A new design for construction vehicles, which allows safe entry to silo tankers via low-level access points, has the potential to be a 'game changer' for the sector. That's according to Wincanton which developed the 'side manway' innovation alongside special transport systems manufacturer Feldbinder, offering optimum safety management, increased payload and reduced environmental impact.
Four vehicles featuring the new design entry points are now being trialled and, if successful, have the potential to become the industry standard.
The engineering solution provides side access to a silo tanker, combining the benefits of both tipping and silo tanks by reducing the potential dangers while also offering a circa 5% payload benefit compared to tipping tanks.
Dave Rowlands, Wincanton's technical director, explained that the traditional method of accessing silo tankers via the top hatch on the roof, which is necessary in order to check for residual product, is an activity fraught with danger and a highly regulated process.
"The height of a silo tanker is about four metres, meaning traditional access from ground level via a ladder and catwalk carries a significant risk of falling in wet, windy and icy conditions," he said. "There's a lot of risk all round, which is why the activity is so highly regulated and policed by Health & Safety regulations.
"This new design means an operator can enter the silo tanker via the side access point.
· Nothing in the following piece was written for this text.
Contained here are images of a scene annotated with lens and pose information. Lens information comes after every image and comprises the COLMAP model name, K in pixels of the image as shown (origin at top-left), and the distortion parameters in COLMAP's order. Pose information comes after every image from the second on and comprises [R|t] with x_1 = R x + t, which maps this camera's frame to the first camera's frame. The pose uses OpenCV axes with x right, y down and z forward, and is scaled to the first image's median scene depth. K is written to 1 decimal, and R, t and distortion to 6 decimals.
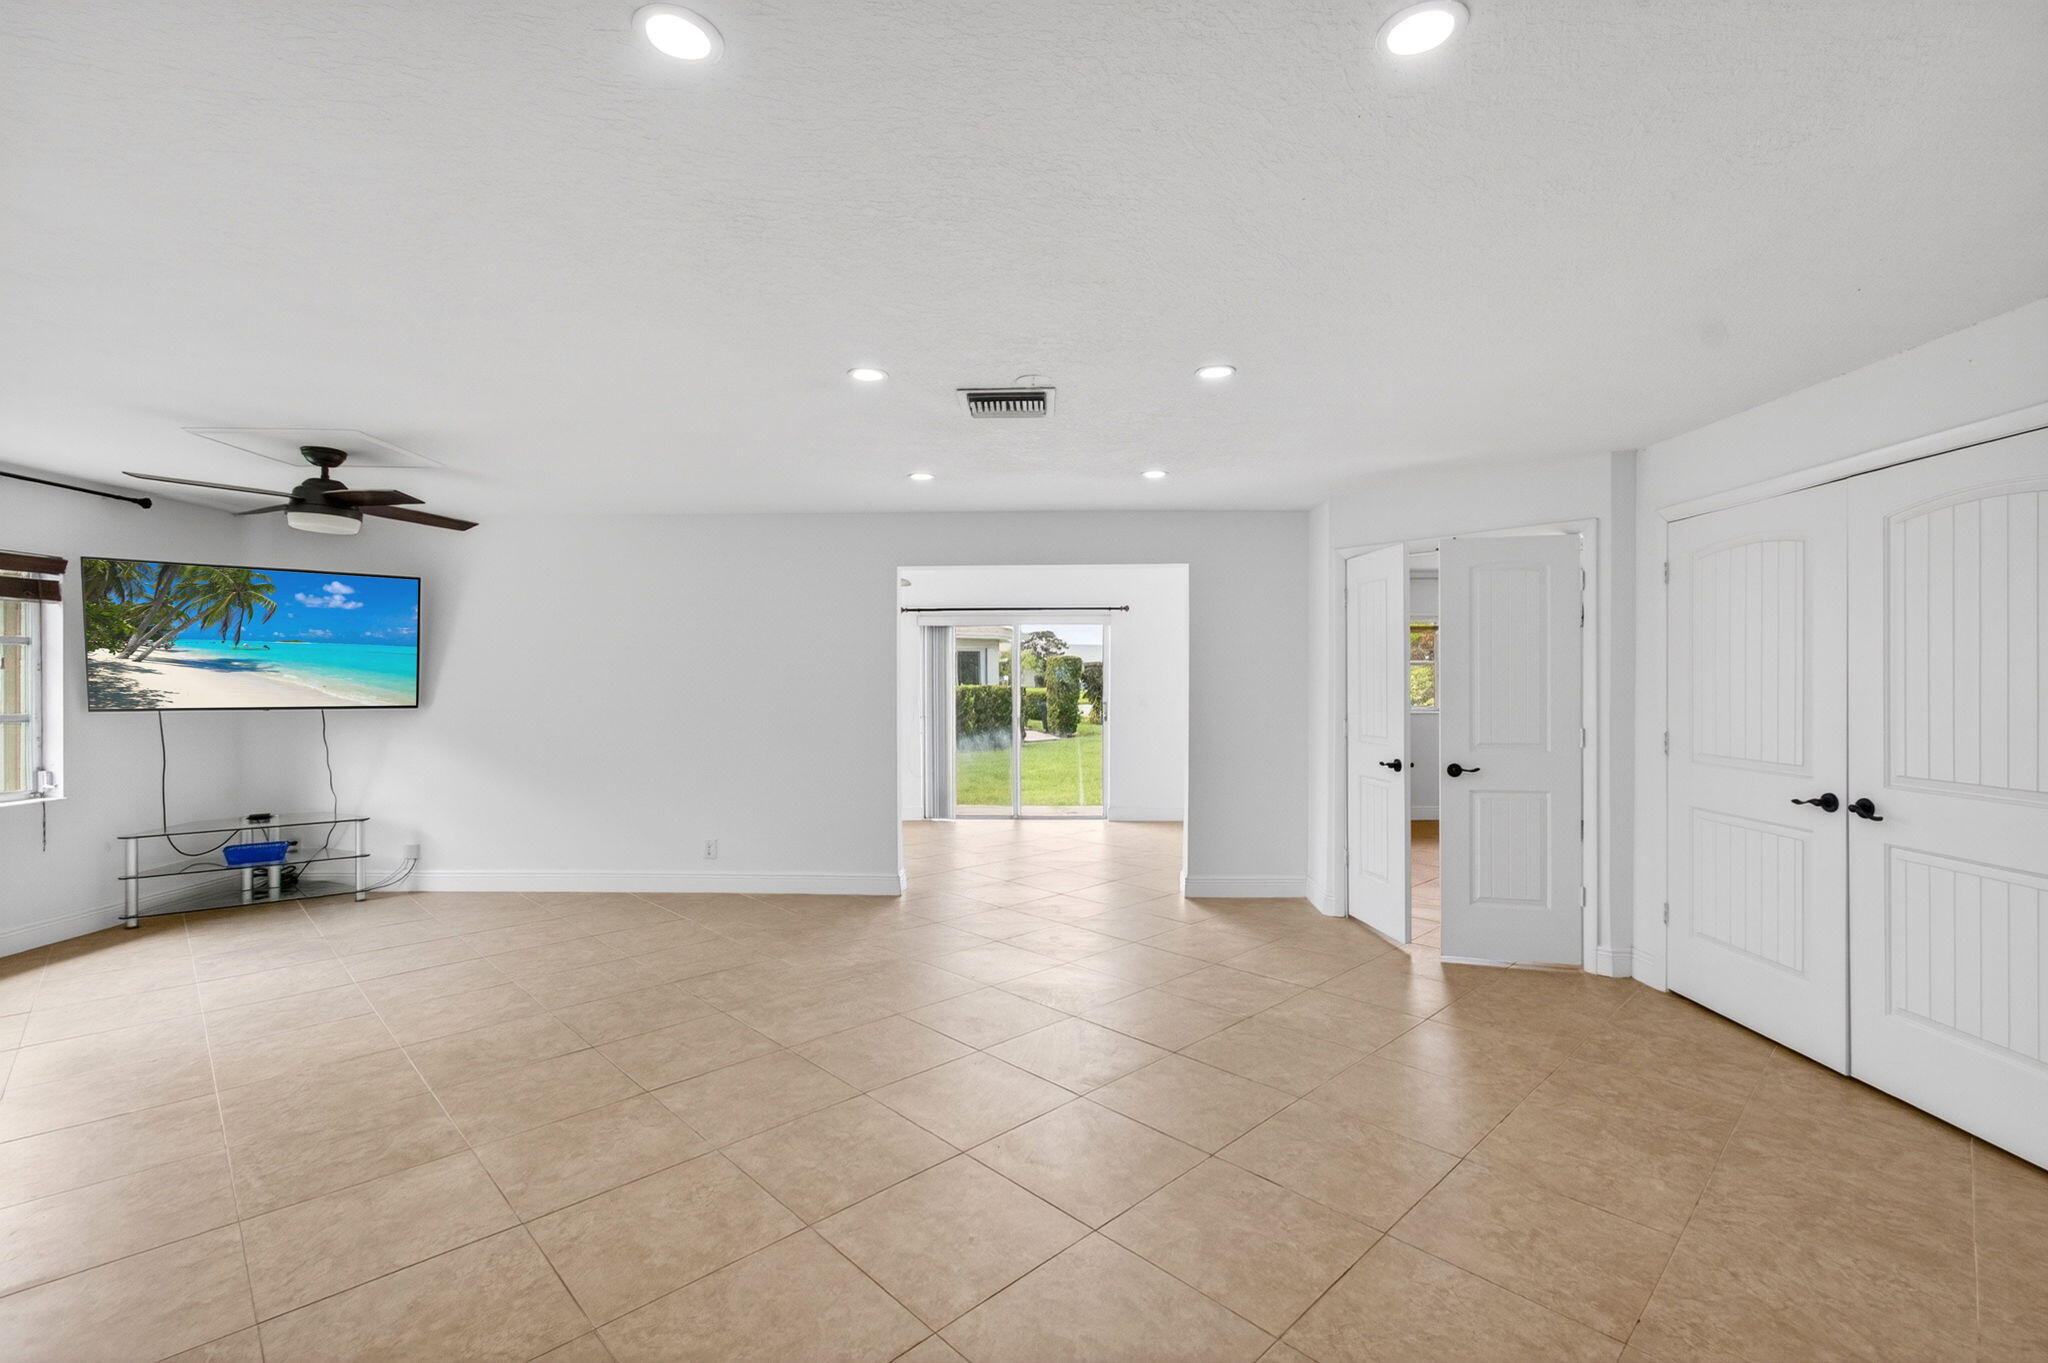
lens RADIAL K [[910.0, 0, 1024.0], [0, 910.0, 681.5], [0, 0, 1]] dist [-0.011542, 0.014006]
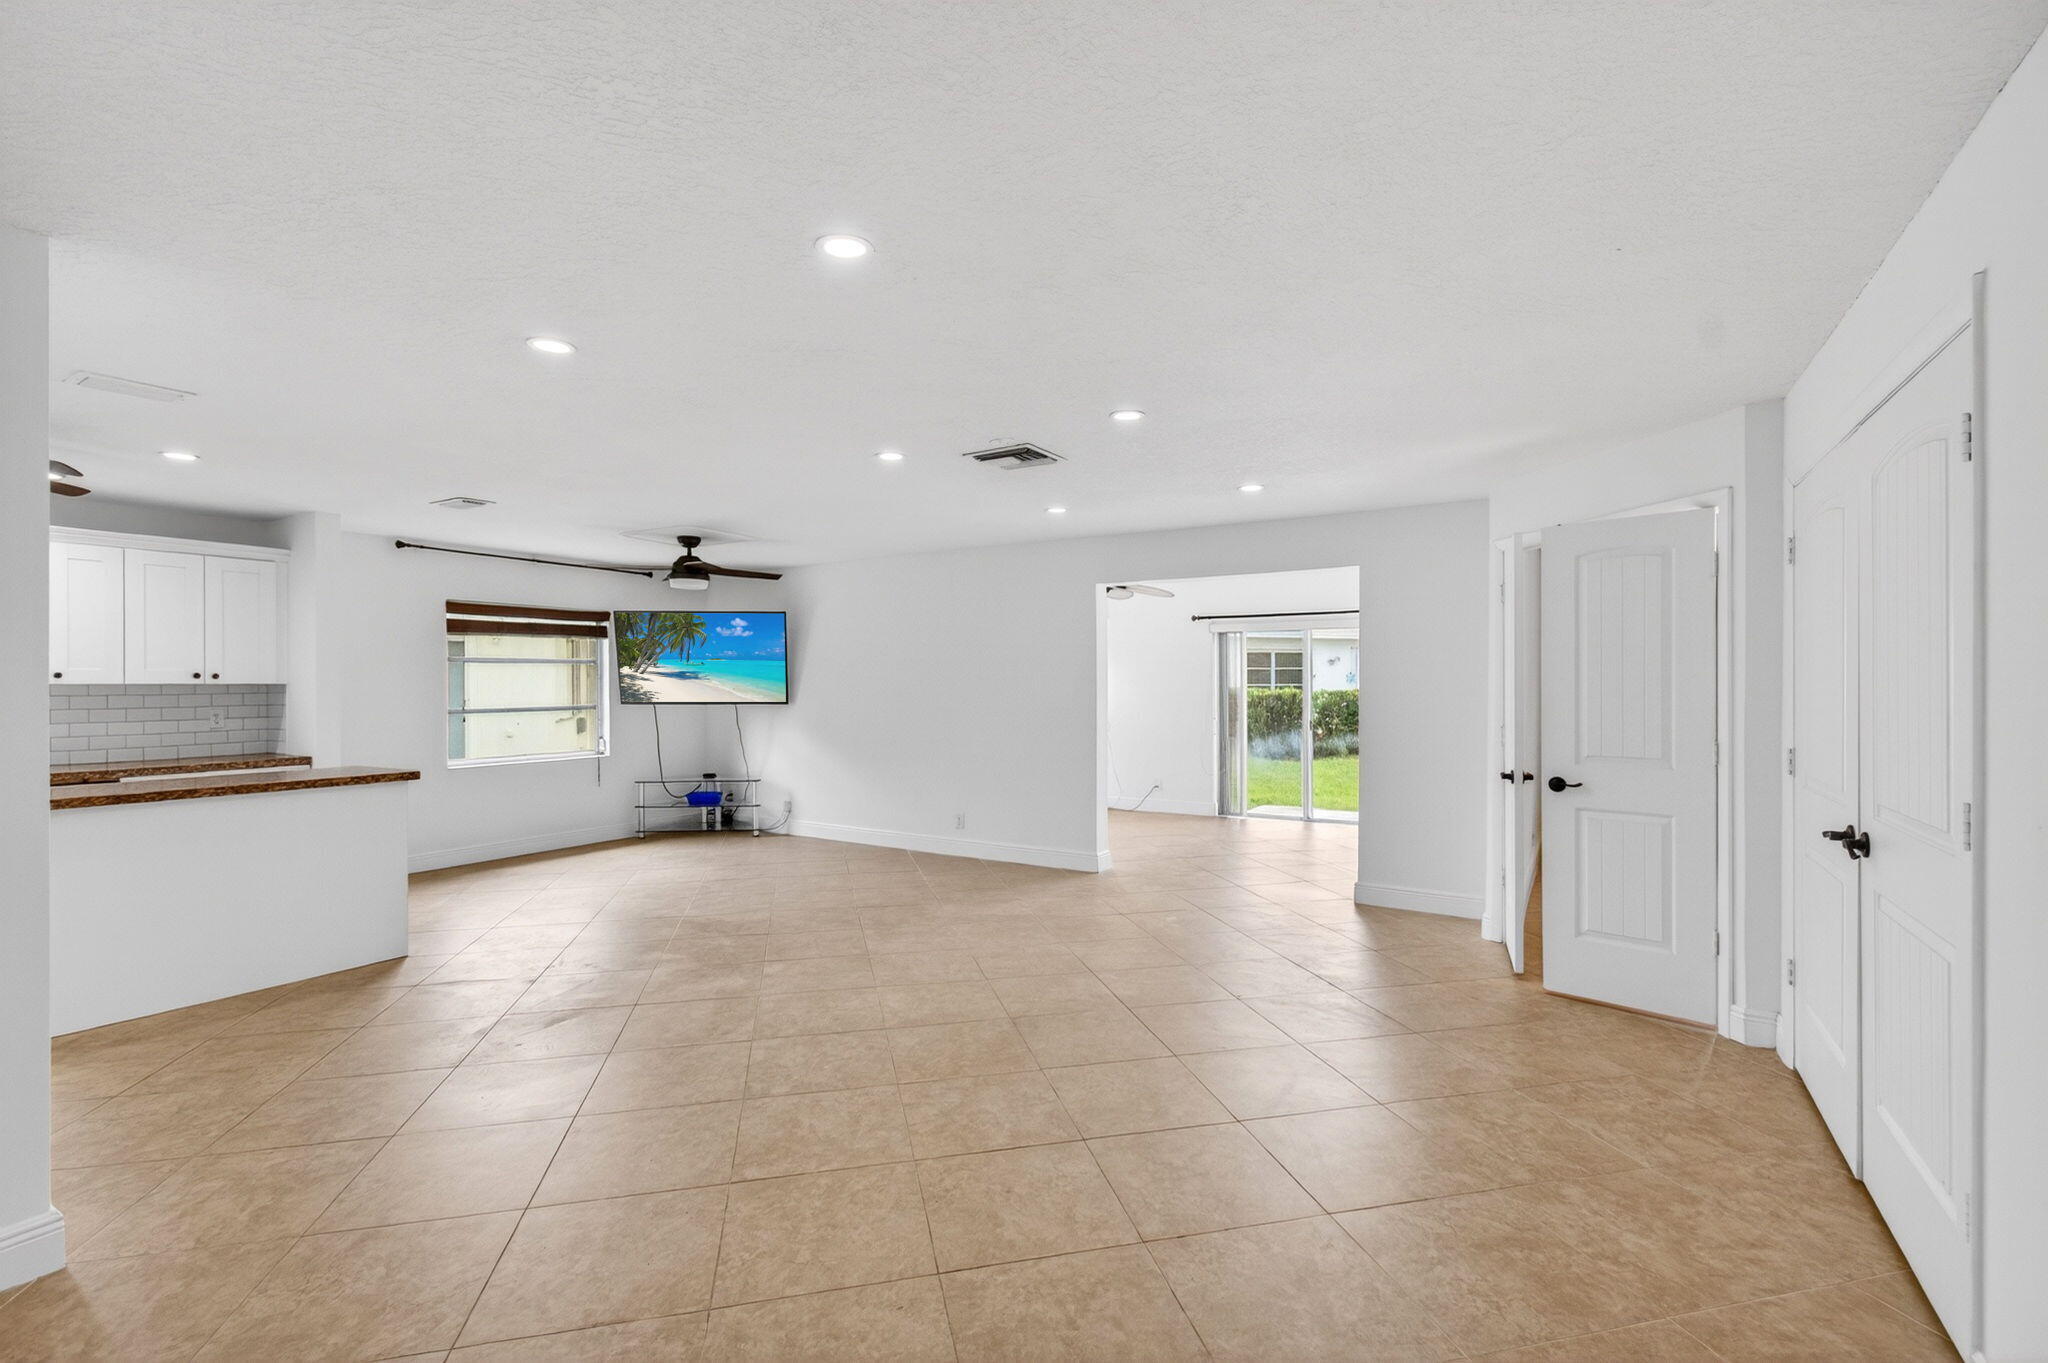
lens RADIAL K [[904.7, 0, 1002.5], [0, 904.7, 688.3], [0, 0, 1]] dist [-0.001383, 0.000255]
pose [[0.853259, 0.000555, -0.521486, 0.404691], [0.001590, 0.999992, 0.003666, -0.000653], [0.521484, -0.003958, 0.853252, -0.037345]]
Although this is still classed as entry into a confined space, it has significant reduced risk-potential due to it being near ground level access because it is easier for operatives to raise an alarm or call a colleague."
Shaun Hurst, sales manager at Feldbinder UK Ltd, said: "The development of the new low level side access manway enables Wincanton to utilise silo tankers in operations traditionally requiring tipping tankers.
"The new low level access manway provides a practical and safe method of cleaning out between products. Benefits include improved payload, operational efficiency and safety over the tipping tankers previously used."
Chris Kingshott, Wincanton's managing director for manufacturing, said: "As well as improving safety standards, this new design tank provides the flexibility to carry out a full cleaning regime between loads which will ultimately improve vehicle utilisation and have a substantial environmental benefit.
"At Wincanton we are always looking to add value to our operations and the new silo tankers, with their increased payload capability, further underline our commitment to sustainability which, in turn, helps our customers to reduce their own carbon fooprints."
It is hoped this solution, although still in trial phase, will:
- Give Wincanton the flexibility to move silo tankers between differing products by ensuring a full cleaning regime can be carried out
- Have a significant environmental benefit by offering circa 5% increase in payload capacityover tipping tankers
- Provide the facility for extensive visual inspection of the floor and walls of the tank without the need to enter the tank
- Enable internal sweep-down of the tank from outside of the vessel
- Allow easy removal of residual product from the tank
Dave Rowlands continued: "The early feedback we've had from drivers has been very positive, with reports that the side access is extremely easy to use.
"This innovation, which has already been extensively reviewed and tested for compliance, is unique in this sector and has the potential to be a game-changer, though we do recognise that only through operational evaluation will the full extent of this innovation be proven."